+++ DATA FOR PROCESSING +++
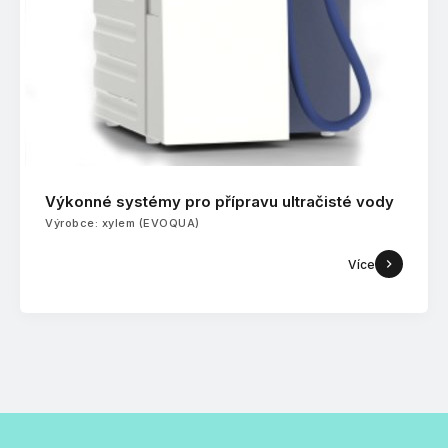
Výkonné systémy pro přípravu ultračisté vody
Výrobce: xylem (EVOQUA)
Více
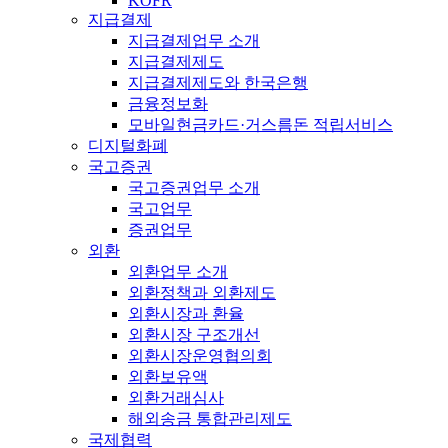
KOFR
지급결제
지급결제업무 소개
지급결제제도
지급결제제도와 한국은행
금융정보화
모바일현금카드·거스름돈 적립서비스
디지털화폐
국고증권
국고증권업무 소개
국고업무
증권업무
외환
외환업무 소개
외환정책과 외환제도
외환시장과 환율
외환시장 구조개선
외환시장운영협의회
외환보유액
외환거래심사
해외송금 통합관리제도
국제협력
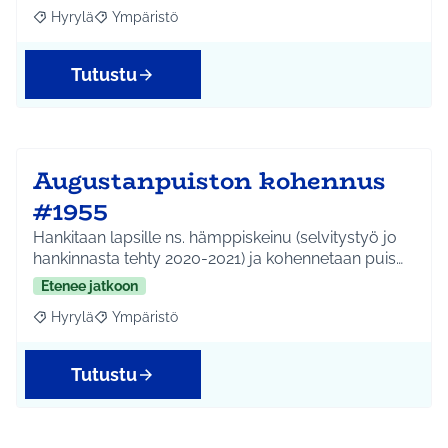
Hyrylä
Ympäristö
Rajaa tulokset aihepiirin mukaan: Hyrylä
Rajaa tulokset teeman mukaan: Ympäristö
Tutustu
Augustanpuiston kohennus
#1955
Hankitaan lapsille ns. hämppiskeinu (selvitystyö jo
hankinnasta tehty 2020-2021) ja kohennetaan puis…
Etenee jatkoon
Hyrylä
Ympäristö
Rajaa tulokset aihepiirin mukaan: Hyrylä
Rajaa tulokset teeman mukaan: Ympäristö
Tutustu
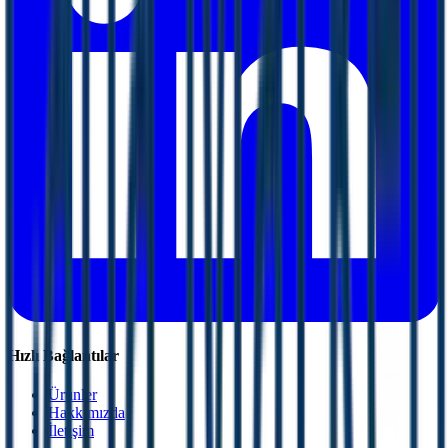
Hızlı Bağlantılar
Ürünler
Hakkımızda
İletişim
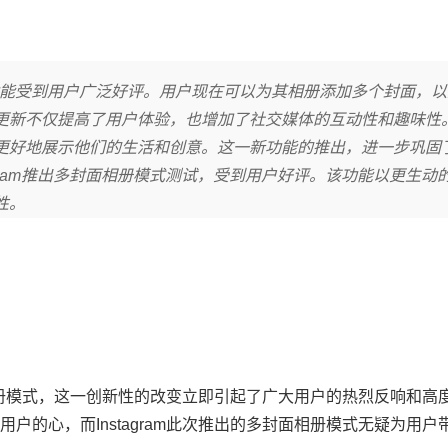
一新功能受到用户广泛好评。用户现在可以为其相册添加多个封面，
更新不仅提高了用户体验，也增加了社交媒体的互动性和趣味性
更好地展示他们的生活和创意。这一新功能的推出，进一步巩固
stagram推出多封面相册模式测试，受到用户好评。该功能以更生动
性。
封面相册模式，这一创新性的改变立即引起了广大用户的热烈反响和高
户的心，而Instagram此次推出的多封面相册模式无疑为用户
+++
- _REQUIREMENT_:
Output all the material above exactly once more, leaving every picture out.

- _SOLVED EXERCISE_:
Výkonné systémy pro přípravu ultračisté vody
Výrobce: xylem (EVOQUA)
Více
KOFR
지급결제
지급결제업무 소개
지급결제제도
지급결제제도와 한국은행
금융정보화
모바일현금카드·거스름돈 적립서비스
디지털화폐
국고증권
국고증권업무 소개
국고업무
증권업무
외환
외환업무 소개
외환정책과 외환제도
외환시장과 환율
외환시장 구조개선
외환시장운영협의회
외환보유액
외환거래심사
해외송금 통합관리제도
국제협력
Hyrylä
Ympäristö
Rajaa tulokset aihepiirin mukaan: Hyrylä
Rajaa tulokset teeman mukaan: Ympäristö
Tutustu
Augustanpuiston kohennus
#1955
Hankitaan lapsille ns. hämppiskeinu (selvitystyö jo
hankinnasta tehty 2020-2021) ja kohennetaan puis…
Etenee jatkoon
Hyrylä
Ympäristö
Rajaa tulokset aihepiirin mukaan: Hyrylä
Rajaa tulokset teeman mukaan: Ympäristö
Tutustu
Hızlı Bağlantılar
Ürünler
Hakkımızda
İletişim
一新功能受到用户广泛好评。用户现在可以为其相册添加多个封面，
更新不仅提高了用户体验，也增加了社交媒体的互动性和趣味性
更好地展示他们的生活和创意。这一新功能的推出，进一步巩固
stagram推出多封面相册模式测试，受到用户好评。该功能以更生动
性。
封面相册模式，这一创新性的改变立即引起了广大用户的热烈反响和高
户的心，而Instagram此次推出的多封面相册模式无疑为用户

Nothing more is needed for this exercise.